Plus récemment, ils ont aussi commencé à étudier le virome des pangolins. « Je ne serais pas étonné qu’ils aient soupçonné, même avant l’épidémie de Covid-19, que le pangolin soit une source possible de contamination dangereuse, explique le chercheur, car trois articles sont récemment parus sur le sujet provenant de trois laboratoires chinois différents ». Un de ces articles signale la présence de deux souches virales de la lignée SARS-CoV-2 chez des pangolins malais (Manis javanica) saisis par les douanes chinoises, mais avec une identité de 86 à 92 % seulement : un pourcentage trop bas pour désigner ces virus comme directement responsables de l’épidémie de Covid-19. Ce que confirme ce pourcentage, toutefois, c’est que des virus proches du SARS-CoV-2 circulent depuis des années en Chine.
Pour reconstituer la chaîne de transmission, il serait intéressant de savoir où les pangolins malais (naturellement présents dans toute l’Asie du Sud-Est, mais plus en Chine) ont été contaminés : sur le sol chinois, après importation ? ou dans leur milieu naturel ? Il serait intéressant aussi de tester les autres animaux sauvages vendus sur les marchés : « Si j’étais un chercheur chinois, je testerais toutes les espèces de mammifères vendues sur les marchés, même les plus rares ».
La piste des chasseurs
Une autre hypothèse mériterait également d’être testée, celle d’une contamination directe de l’Homme, notamment par l’intermédiaire des chasseurs (comme pour Ebola) : « Les chasseurs-trafiquants, j’en ai vu, raconte Alexandre Hassanin, enfumer des grottes pour attraper des chauve-souris ». Durant la période de pré-hibernation où se concentrent de nombreux individus appartenant à plusieurs espèces, davantage de chauves-souris pourraient être porteuses de virus.
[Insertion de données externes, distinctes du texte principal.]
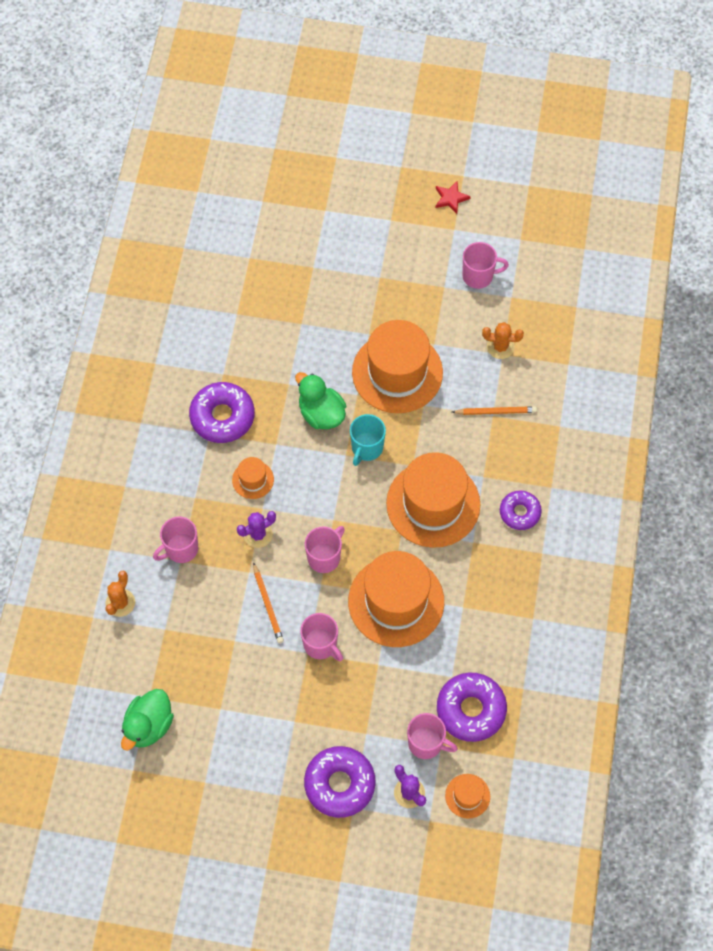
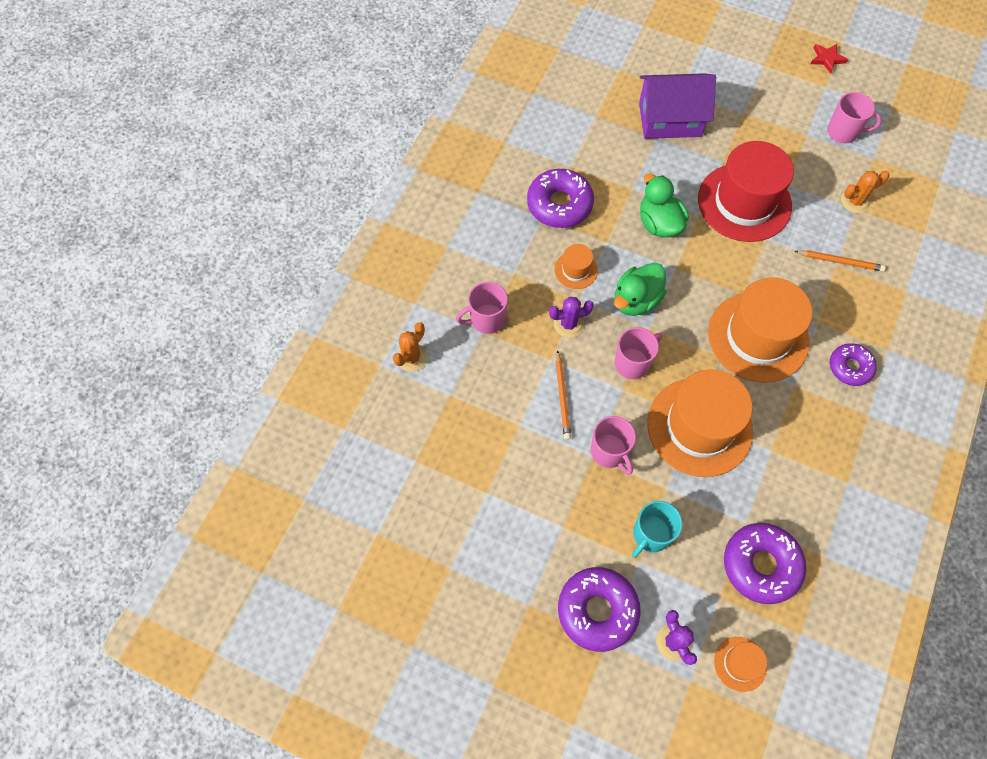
camera: 15 degrees right, 0 degrees up
(148, 725) = (406, 491): green duck -> green duck (636, 300)
(310, 301) = (670, 119): none -> purple house
(366, 448) = (698, 266): turquoise mug -> turquoise mug (650, 535)
(397, 372) = (744, 202): orange hat -> red hat
(426, 743) = (704, 590): pink mug -> none
(500, 347) = (855, 201): orange cactus -> orange cactus turned 45 degrees counterclockwise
Des chasseurs attirés par cette concentration d’individus pourraient alors être contaminés par contact : « Il serait donc intéressant de savoir si les chasseurs sont immunisés », s’interroge M. Hassanin.
Dans ce cas, une contamination rampante chez l’être humain aurait pu précéder la forme virale actuelle, hautement contagieuse et pathogène. Il est d’ailleurs probable que depuis 2003, d’autres épidémies de moindre ampleur se soient produites à partir de diverses souches de SARS-CoV-2, restées inaperçues car mises sur le compte de banales pneumonies ou n’affectant qu’un nombre restreint de villageois. Bref : hôte intermédiaire ou pas, la recherche du « chaînon manquant » entre le réservoir et l’Homme est une tâche scientifique d’une redoutable difficulté.